Duplicate the lines of the data below, from the line containing "scientific name: Cyrilla racemiflora" down to the line containing "determined by: Judziewicz, E. J.", including both of those lines.

# Start of RECORDS PROVIDED

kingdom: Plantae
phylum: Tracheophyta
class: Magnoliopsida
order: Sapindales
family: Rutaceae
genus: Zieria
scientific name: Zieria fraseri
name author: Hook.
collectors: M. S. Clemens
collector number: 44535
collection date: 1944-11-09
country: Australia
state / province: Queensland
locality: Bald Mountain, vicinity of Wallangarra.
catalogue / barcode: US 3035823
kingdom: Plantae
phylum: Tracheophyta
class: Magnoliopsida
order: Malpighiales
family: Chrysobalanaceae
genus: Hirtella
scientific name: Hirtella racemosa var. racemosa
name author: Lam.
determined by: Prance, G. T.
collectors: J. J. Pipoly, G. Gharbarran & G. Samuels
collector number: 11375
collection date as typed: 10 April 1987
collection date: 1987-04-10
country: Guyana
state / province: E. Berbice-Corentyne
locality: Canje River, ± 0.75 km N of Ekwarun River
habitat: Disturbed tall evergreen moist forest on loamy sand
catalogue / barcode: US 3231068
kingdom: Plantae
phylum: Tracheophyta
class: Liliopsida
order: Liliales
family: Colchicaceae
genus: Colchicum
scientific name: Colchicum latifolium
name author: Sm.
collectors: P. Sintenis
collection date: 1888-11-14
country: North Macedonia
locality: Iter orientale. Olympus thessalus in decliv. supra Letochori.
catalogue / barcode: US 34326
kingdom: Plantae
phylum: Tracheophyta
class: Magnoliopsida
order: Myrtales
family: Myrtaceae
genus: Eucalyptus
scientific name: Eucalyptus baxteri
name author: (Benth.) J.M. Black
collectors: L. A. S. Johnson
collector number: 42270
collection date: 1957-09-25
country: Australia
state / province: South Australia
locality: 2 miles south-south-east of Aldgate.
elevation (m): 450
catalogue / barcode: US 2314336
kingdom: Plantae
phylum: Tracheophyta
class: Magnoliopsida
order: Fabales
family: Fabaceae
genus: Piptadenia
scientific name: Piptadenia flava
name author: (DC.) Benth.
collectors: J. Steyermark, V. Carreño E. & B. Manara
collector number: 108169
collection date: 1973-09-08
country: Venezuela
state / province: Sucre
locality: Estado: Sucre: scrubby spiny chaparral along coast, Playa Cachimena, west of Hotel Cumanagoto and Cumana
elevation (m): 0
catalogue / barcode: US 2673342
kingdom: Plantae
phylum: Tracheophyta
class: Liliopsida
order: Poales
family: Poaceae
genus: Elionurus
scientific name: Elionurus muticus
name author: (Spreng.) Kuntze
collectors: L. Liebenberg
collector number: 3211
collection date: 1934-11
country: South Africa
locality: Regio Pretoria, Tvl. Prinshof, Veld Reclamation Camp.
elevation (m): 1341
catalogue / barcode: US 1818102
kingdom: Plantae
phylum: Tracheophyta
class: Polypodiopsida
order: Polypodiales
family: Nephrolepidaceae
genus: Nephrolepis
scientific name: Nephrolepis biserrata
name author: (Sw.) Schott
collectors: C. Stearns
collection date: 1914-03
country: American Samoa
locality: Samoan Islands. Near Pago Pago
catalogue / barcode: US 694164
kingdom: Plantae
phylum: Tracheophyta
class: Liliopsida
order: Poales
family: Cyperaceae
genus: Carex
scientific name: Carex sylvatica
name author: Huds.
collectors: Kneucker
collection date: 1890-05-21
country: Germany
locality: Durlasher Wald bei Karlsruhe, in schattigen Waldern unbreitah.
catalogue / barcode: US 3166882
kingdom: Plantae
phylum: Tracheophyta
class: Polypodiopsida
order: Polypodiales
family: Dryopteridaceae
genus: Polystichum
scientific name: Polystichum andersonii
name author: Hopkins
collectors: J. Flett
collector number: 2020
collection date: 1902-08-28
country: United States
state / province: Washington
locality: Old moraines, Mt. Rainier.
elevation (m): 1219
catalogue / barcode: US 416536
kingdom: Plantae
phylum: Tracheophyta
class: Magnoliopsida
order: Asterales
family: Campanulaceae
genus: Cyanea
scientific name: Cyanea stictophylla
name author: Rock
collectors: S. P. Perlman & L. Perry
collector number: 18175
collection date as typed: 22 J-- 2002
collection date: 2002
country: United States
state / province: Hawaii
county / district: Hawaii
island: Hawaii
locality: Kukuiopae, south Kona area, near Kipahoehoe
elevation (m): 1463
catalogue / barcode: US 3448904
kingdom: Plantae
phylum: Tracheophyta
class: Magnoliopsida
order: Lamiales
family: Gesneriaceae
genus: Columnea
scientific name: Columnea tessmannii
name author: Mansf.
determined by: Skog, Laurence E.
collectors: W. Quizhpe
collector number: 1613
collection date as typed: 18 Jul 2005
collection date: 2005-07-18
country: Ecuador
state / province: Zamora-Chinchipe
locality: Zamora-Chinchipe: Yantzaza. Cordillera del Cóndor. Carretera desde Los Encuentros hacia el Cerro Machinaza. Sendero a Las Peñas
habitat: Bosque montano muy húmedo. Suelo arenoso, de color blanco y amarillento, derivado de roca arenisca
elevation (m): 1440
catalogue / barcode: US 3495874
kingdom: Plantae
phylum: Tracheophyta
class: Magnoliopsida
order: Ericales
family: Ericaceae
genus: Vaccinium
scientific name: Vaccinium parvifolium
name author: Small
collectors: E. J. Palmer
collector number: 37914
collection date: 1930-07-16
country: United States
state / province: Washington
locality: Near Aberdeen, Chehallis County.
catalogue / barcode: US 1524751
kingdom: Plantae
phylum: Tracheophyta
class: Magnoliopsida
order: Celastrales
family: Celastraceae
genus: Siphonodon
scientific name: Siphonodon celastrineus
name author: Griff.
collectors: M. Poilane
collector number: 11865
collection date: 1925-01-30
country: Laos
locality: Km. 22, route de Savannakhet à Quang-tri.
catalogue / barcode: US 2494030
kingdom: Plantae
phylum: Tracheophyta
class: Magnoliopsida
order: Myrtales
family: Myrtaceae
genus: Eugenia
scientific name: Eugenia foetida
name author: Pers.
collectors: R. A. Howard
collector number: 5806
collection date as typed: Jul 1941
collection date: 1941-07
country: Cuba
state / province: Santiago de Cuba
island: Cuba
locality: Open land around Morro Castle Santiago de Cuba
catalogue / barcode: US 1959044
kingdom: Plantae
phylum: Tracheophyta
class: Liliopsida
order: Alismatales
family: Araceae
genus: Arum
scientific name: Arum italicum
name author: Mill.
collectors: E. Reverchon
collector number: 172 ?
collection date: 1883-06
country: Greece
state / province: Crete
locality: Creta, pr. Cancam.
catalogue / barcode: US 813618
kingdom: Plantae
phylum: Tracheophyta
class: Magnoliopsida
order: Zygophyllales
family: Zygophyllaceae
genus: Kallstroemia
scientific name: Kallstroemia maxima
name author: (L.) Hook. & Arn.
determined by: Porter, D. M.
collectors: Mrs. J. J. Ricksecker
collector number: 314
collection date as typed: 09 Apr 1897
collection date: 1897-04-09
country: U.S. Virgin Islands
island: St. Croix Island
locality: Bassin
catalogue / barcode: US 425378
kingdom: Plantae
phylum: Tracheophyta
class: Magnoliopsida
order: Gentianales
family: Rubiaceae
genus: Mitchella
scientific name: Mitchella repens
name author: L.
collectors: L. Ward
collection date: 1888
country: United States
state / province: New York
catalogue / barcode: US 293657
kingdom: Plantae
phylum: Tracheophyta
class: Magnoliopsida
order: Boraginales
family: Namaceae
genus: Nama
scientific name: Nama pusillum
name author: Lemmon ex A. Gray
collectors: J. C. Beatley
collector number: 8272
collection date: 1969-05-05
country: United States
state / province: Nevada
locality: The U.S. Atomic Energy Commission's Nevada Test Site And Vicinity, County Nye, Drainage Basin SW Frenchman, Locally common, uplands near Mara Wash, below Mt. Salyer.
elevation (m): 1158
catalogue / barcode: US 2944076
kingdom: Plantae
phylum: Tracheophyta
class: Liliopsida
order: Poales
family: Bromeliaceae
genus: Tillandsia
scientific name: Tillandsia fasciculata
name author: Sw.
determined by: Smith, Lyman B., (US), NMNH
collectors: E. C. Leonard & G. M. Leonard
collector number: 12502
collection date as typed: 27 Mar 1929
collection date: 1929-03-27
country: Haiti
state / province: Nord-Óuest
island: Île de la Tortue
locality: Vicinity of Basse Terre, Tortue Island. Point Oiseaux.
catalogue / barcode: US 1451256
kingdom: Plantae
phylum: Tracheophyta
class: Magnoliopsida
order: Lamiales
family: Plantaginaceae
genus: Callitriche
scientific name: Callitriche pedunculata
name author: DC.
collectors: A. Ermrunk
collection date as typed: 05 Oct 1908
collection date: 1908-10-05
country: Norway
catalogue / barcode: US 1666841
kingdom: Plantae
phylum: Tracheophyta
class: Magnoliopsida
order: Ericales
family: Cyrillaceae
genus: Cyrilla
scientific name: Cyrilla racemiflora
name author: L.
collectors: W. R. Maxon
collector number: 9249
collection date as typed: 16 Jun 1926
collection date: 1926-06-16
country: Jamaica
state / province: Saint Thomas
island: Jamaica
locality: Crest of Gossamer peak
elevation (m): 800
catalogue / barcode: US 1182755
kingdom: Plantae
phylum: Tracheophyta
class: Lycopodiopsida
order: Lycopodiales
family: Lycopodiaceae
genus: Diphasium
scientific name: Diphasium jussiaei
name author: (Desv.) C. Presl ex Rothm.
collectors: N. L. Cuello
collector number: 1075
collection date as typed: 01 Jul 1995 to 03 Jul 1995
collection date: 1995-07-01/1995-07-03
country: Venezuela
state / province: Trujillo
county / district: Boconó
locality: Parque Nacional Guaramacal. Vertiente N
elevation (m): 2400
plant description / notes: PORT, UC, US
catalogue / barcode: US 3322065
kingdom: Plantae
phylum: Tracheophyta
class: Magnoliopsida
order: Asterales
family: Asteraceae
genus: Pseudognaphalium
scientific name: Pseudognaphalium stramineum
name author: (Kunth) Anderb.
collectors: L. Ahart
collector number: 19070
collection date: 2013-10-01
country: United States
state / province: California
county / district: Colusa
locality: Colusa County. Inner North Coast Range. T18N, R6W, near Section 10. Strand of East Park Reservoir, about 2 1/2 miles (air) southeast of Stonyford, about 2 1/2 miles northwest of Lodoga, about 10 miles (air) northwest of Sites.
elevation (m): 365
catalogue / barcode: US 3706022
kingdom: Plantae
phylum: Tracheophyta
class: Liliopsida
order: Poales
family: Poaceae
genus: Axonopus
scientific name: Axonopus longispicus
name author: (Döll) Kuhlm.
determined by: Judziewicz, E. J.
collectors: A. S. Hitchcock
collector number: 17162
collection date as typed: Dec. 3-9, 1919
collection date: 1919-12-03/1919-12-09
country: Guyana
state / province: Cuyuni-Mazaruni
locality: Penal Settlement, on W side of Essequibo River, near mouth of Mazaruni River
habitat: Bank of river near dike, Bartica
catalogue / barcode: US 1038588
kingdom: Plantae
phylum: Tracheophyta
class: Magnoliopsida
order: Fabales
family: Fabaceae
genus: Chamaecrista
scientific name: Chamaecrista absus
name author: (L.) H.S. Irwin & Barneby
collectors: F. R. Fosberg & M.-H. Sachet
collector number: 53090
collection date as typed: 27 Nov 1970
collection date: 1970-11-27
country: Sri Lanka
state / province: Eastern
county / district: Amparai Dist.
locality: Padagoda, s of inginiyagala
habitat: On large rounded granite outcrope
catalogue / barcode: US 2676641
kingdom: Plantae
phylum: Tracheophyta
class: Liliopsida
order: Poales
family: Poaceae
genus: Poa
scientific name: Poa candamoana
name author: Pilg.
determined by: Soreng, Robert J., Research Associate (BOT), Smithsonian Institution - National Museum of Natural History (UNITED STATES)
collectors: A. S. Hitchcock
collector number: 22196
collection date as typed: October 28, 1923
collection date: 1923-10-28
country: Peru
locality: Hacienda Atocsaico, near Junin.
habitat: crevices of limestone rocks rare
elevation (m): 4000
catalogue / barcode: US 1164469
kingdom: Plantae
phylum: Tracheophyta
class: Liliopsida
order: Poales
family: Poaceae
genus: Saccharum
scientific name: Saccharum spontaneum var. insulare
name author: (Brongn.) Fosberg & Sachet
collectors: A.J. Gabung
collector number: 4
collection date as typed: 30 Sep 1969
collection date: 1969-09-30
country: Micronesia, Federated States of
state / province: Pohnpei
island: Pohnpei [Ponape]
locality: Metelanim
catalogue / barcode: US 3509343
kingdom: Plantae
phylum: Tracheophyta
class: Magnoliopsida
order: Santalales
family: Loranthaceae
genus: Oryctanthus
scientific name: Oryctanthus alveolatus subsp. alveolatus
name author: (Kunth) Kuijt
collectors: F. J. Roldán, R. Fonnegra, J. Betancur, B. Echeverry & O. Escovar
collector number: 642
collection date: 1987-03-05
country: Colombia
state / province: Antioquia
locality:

# End of RECORDS PROVIDED

» TASK ANSWER:
scientific name: Cyrilla racemiflora
name author: L.
collectors: W. R. Maxon
collector number: 9249
collection date as typed: 16 Jun 1926
collection date: 1926-06-16
country: Jamaica
state / province: Saint Thomas
island: Jamaica
locality: Crest of Gossamer peak
elevation (m): 800
catalogue / barcode: US 1182755
kingdom: Plantae
phylum: Tracheophyta
class: Lycopodiopsida
order: Lycopodiales
family: Lycopodiaceae
genus: Diphasium
scientific name: Diphasium jussiaei
name author: (Desv.) C. Presl ex Rothm.
collectors: N. L. Cuello
collector number: 1075
collection date as typed: 01 Jul 1995 to 03 Jul 1995
collection date: 1995-07-01/1995-07-03
country: Venezuela
state / province: Trujillo
county / district: Boconó
locality: Parque Nacional Guaramacal. Vertiente N
elevation (m): 2400
plant description / notes: PORT, UC, US
catalogue / barcode: US 3322065
kingdom: Plantae
phylum: Tracheophyta
class: Magnoliopsida
order: Asterales
family: Asteraceae
genus: Pseudognaphalium
scientific name: Pseudognaphalium stramineum
name author: (Kunth) Anderb.
collectors: L. Ahart
collector number: 19070
collection date: 2013-10-01
country: United States
state / province: California
county / district: Colusa
locality: Colusa County. Inner North Coast Range. T18N, R6W, near Section 10. Strand of East Park Reservoir, about 2 1/2 miles (air) southeast of Stonyford, about 2 1/2 miles northwest of Lodoga, about 10 miles (air) northwest of Sites.
elevation (m): 365
catalogue / barcode: US 3706022
kingdom: Plantae
phylum: Tracheophyta
class: Liliopsida
order: Poales
family: Poaceae
genus: Axonopus
scientific name: Axonopus longispicus
name author: (Döll) Kuhlm.
determined by: Judziewicz, E. J.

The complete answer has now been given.